Tujuan. Bisakah Anda menyalin ulang seluruh teks tentang kapal bandong di Sungai Kapuas di bawah ini tanpa mengubah satu kata pun?

Kutipan untuk Dibaca.
Bandong, Sang Penjelajah Kapuas yang Kian Redup
Bandong, salah satu jenis kapal legendaris penjelajah Sungai Kapuas saat peradaban sungai masih ramai. Kini, sang penjelajah itu kian redup.
Bandong, salah satu jenis kapal legendaris penjelajah Sungai Kapuas. Saat sungai masih satu-satunya jalur transportasi, bandong memegang peranan penting dalam perdagangan dan angkutan manusia. Kini, sang penjelajah Kapuas itu kian redup.
Kapal bandong milik Edy Chandra (41) bertonase 100 gros ton berukuran 25 meter x 12 meter mengapung di pinggir Sungai Kapuas di Nanga Embaloh, Kabupaten Kapuas Hulu, Kalimantan Barat, Kamis (14/11/2019). Edy tampak sedang melayani para pembeli di ruangan bagian depan yang difungsikan sebagai tempat berdagang barang kelontong.

Entri dari kumpulan data
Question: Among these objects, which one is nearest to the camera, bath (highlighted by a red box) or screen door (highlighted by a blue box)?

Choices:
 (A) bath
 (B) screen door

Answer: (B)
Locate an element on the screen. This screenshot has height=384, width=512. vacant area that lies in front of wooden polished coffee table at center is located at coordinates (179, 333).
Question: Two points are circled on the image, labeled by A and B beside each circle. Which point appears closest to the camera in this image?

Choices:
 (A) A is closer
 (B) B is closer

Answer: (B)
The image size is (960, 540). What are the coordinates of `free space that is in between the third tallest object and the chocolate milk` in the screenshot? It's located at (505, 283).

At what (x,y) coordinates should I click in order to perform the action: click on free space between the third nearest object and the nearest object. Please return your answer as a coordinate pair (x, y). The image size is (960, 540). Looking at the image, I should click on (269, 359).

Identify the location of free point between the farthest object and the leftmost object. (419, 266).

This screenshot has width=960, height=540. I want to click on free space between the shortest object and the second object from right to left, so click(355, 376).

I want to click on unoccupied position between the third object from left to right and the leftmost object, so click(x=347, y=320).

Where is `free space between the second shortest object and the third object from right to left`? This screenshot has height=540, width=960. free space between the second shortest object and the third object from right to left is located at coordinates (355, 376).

Penyelesaian.
Bandong, Sang Penjelajah Kapuas yang Kian Redup
Bandong, salah satu jenis kapal legendaris penjelajah Sungai Kapuas saat peradaban sungai masih ramai. Kini, sang penjelajah itu kian redup.
Bandong, salah satu jenis kapal legendaris penjelajah Sungai Kapuas. Saat sungai masih satu-satunya jalur transportasi, bandong memegang peranan penting dalam perdagangan dan angkutan manusia. Kini, sang penjelajah Kapuas itu kian redup.
Kapal bandong milik Edy Chandra (41) bertonase 100 gros ton berukuran 25 meter x 12 meter mengapung di pinggir Sungai Kapuas di Nanga Embaloh, Kabupaten Kapuas Hulu, Kalimantan Barat, Kamis (14/11/2019). Edy tampak sedang melayani para pembeli di ruangan bagian depan yang difungsikan sebagai tempat berdagang barang kelontong.